Considérée par ses amis comme distante, voire un peu prétentieuse, Sarah refuse de participer au film indépendant et fauché qu’ils préparent, préférant, des étoiles plein les yeux, enchaîner les auditions pour des productions plus cossues. Son rêve devient enfin réalité lorsqu’après avoir assisté à une de ses colères dans les toilettes suite à une audition ratée, une sinistre directrice de casting lui demande de refaire la même chose devant la caméra et la retient pour le rôle principal d’un film d’horreur produit par Astraeus, une boîte de production autrefois très réputée, qui tente de faire son retour. Mais jusqu’où Sarah sera-t-elle capable d’aller pour obtenir un rôle?
Le mystérieux producteur du film, un vieillard libidineux, la met au pied du mur: son corps contre la gloire. Désespérée, dans un moment de faiblesse, Sarah oublie ses principes et se donne au producteur. Sans s’en apercevoir, la jeune femme vient d’entrer dans une secte satanique et de faire un pacte avec le Diable. Celle qui s’imaginait déjà signer de mirobolants contrats se voit proposer deux choix: la mort immédiate ou l’acceptation totale de sa « transformation ».
Pour survivre, elle doit maintenant sacrifier sa beauté et déchaîner ses instincts les plus vils pour mieux renaître, tel un papillon sortant de sa chrysalide. Son corps va subir une métamorphose douloureuse et le dernier acte, faire la part belle à des effets de maquillage aussi répugnants que réussis.
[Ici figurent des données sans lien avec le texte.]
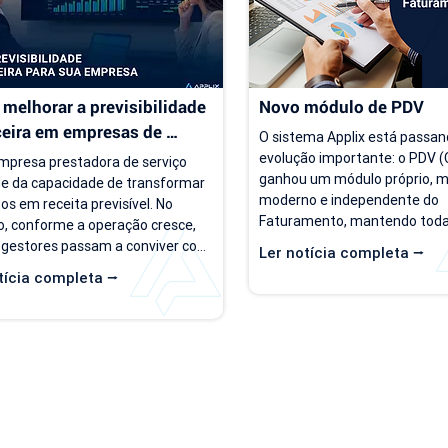
melhorar a previsibilidade 
Novo módulo de PDV
ceira em empresas de 
O sistema Applix está passan
ço
evolução importante: o PDV (C
presa prestadora de serviço 
ganhou um módulo próprio, ma
e da capacidade de transformar 
moderno e independente do 
os em receita previsível. No 
Faturamento, mantendo todas
, conforme a operação cresce, 
opções que você já utiliza no di
 gestores passam a conviver com 
Ler notícia completa ⭢
partir de 15/07/26, as duas ve
rio de incerteza. Existe carteira 
tícia completa ⭢
ficam disponíveis ao mesmo t
ntes, há contratos ativos e novos 
para que você possa conhecer,
os acontecendo, mas responder 
se acostumar com a nova inte
as simples, como "quanto a 
seu ritmo. O que muda? Local 
 deve faturar no próximo mês?", 
Hoje, o PDV funciona dentro d
e cada vez mais difícil. Essa falta 
de Faturamento, na aba "Caixa
isibilidade financeira afeta 
nova versão, o PDV passa a ser
s importantes, como 
mentos,...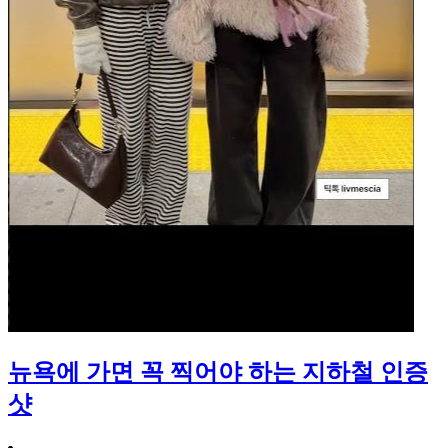
뉴욕에 가면 꼭 찍어야 하는 지하철 인증
샷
Réalisé trois ans avant l’affaire Weinstein et les remous causés par le mouvement #metoo, le film du duo Kolsch / Widmyer (qui signera ensuite le remake de Simetierre), au croisement entre les univers de Cronenberg (La Mouche), Lynch (Mulholland Drive) et Polanski (Répulsion), détourne habilement les clichés inhérents au sujet (la directrice de casting sadique, l’actrice rivale se faisant passer pour une amie merveilleuse), car, en fin de compte, aucun personnage secondaire n’est responsable du sort de Sarah, même ceux qui l’ont utilisée ou se sont moqués d’elle. C’est sa vanité, rien d’autre, qui provoque sa descente aux enfers. Persuadée (par orgueil, mais aussi par instinct de survie) qu’elle vaut mieux que la bande de « ratés » qui lui sert d’amis, Sarah se jette à corps perdu dans un comportement douteux et suicidaire. Mais, loin de tout moralisme, le film explore une vérité plus complexe: la grande crainte de la jeune femme, bien entendu, est sa propre médiocrité.
Au-delà de la satire mordante sur l’enfer hollywoodien et l’exploitation des actrices, Starry Eyes fait l’inquiétant constat d’une génération qui passe son temps à se regarder dans le miroir, mais aussi des rapports de faux-semblants entre des jeunes gens tous plus superficiels, égocentriques et facilement corrompus les uns que les autres. L’avènement des « influenceurs » mettant en scène leur médiocrité sans vergogne ni pudeur pour des monceaux d’argent n’est déjà plus très loin. Entre drame poignant et horreur sanglante, cet exercice de style perturbant et constamment surprenant, tourné en 18 jours avec des bouts de ficelle, réussit l’exploit, notamment grâce à une performance d’actrice jusqu’au-boutiste, d’être l’exact opposé de tout ce qu’il dénonce.
(Sortie dvd en complément du magazine Mad Movies).